===== 本文抜粋 =====

ミステリアスな話「6000万円の埋蔵砂金」


鉱石と掘削道具
年代:大正6年
カテゴリー: 言い伝え 

丸瀬布地区には今も「砂金沢」の名称が残っているように、その昔、この地区は面白いほど砂金が採取できた土地で、これは今から77年ほど前、本当にあった話です。

1917年(大正6年)の夏、60歳前後の老鉱山師が、砂金を求め渚滑方面から丸瀬布川上流にやって来ました。

「こりゃすげえ。どんどん採れるぞ!」

老鉱山師は大量の砂金に大興奮。持参した4号瓶3本に砂金を詰めたほか、入らない分は身に付けていた胴巻きにもいっぱい入れて、山をくだることになりました。

ところが…。

「ん?いててて…。なんだ?急に腹具合が…」

胴巻きに詰めた砂金で体を冷やしたためか、腹が痛み出してしまったのです。木陰に座り込んでしばらく休憩したものの、治る気配はまったくなく。こんな腹痛の身で、50㎏に近い砂金入りの瓶を持ち歩くのは、到底困難に思われました。

「まいったな、置いていくこともできんし…、そうだ!」

老鉱山師は、休憩場所の近くにあったナラの大木を目印に、その根元に砂金の入った瓶を埋めて隠して、いったん丸瀬布まで引き上げることしました。

丸瀬布では斉藤旅館に宿泊し、3日ほど養生をしましたが、腹痛は一向に治まりませんでした。

「頼む、医者を呼んでくれ」

「あいにくこの町には医者がおらん。お客さん、だいぶ具合が悪そうだ。大きな町で病院に診てもらった方がいい」

老鉱山師はやむなく胴巻きに入れていた砂金で宿銭を払い、埋めた砂金入りの瓶を気にかけながらも、丸瀬布を離れて札幌へと向いました。

一度完治させてから取りに行けばいいだろう。そう思って札幌の病院に入院したが、病は快方どころか悪化する一方でした。手持ちの砂金を現金に替えたため、入院費には困らなかったが、もはや退院する見込みはなさそうだった。

「俺はもう駄目だ…。これまでの人生に悔いはないが、心残りはあの砂金。どうせなら最期にひとつくらいいいことをして死んでいきたい」

死期を悟った老人は、ある日、担当の看護師を枕元に呼んでこう伝えました。

「砂金沢に俺の砂金がある。埋めた場所の地図を書いたから、取りに行ってくれ。一生楽に暮らせるだけの量だ。全部あんたにあげるから」

「砂金?どうして身内でもない私に?」

「あんたが一生懸命俺の看病をしてくれているからだ。最期にあんたのような親切な人に会えてよかった」

看護師に地図を託して、その後まもなく老人は亡くなってしまいました。

看護師は、さして関心もなかったのか、日々の忙しさの中でその話をしばらく忘れてしまっていましたが、結婚期を迎えた1923年(大正12年)頃、ふと砂金のことを思い出しました。

===== データ一覧 =====

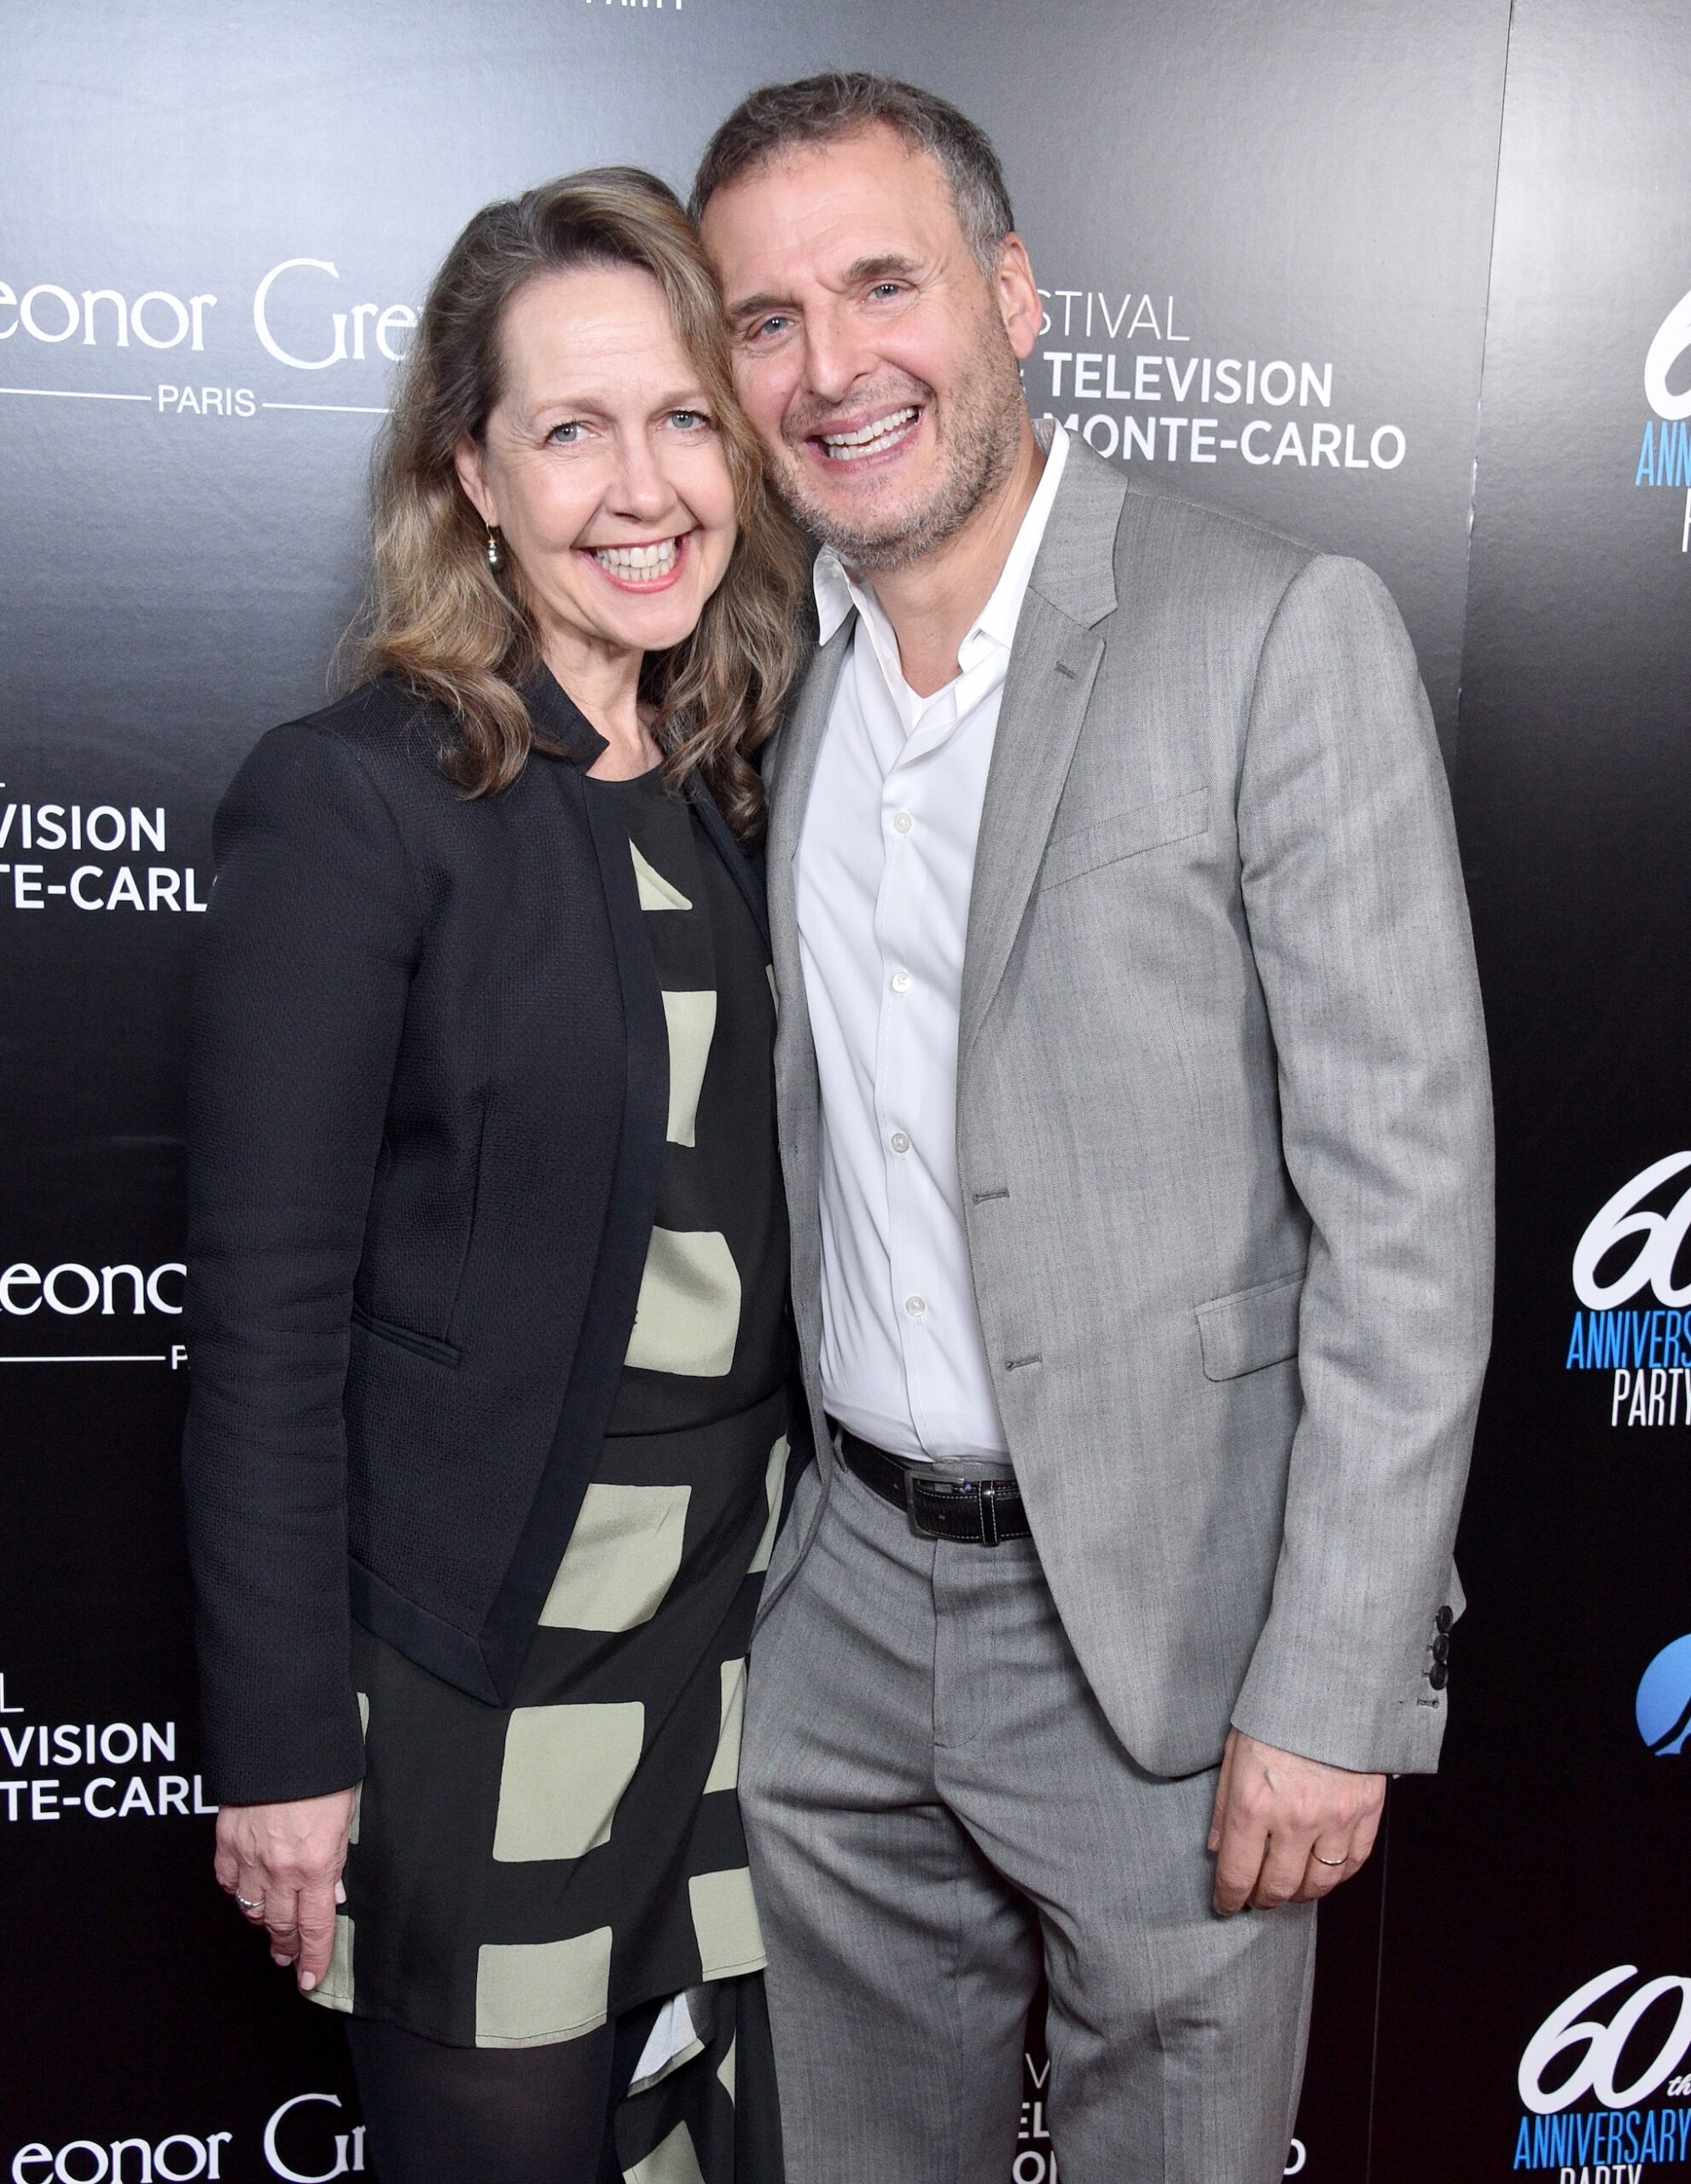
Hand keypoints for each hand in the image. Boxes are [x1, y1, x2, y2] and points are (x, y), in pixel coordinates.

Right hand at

=====

設問 1 - 埋蔵砂金の話で、老鉱山師が丸瀬布で宿泊した旅館の名前は何か。
設問 2 - 埋蔵砂金の話のうち、「一度完治させてから取りに行け」を含むところから書き始め、「死期を悟った老人は、ある日、担当の看護師を枕元に呼んでこう伝えました。」まで、そのとおりに書き写せ。

解答 1 - 斉藤旅館

解答 2 -
一度完治させてから取りに行けばいいだろう。そう思って札幌の病院に入院したが、病は快方どころか悪化する一方でした。手持ちの砂金を現金に替えたため、入院費には困らなかったが、もはや退院する見込みはなさそうだった。

「俺はもう駄目だ…。これまでの人生に悔いはないが、心残りはあの砂金。どうせなら最期にひとつくらいいいことをして死んでいきたい」

死期を悟った老人は、ある日、担当の看護師を枕元に呼んでこう伝えました。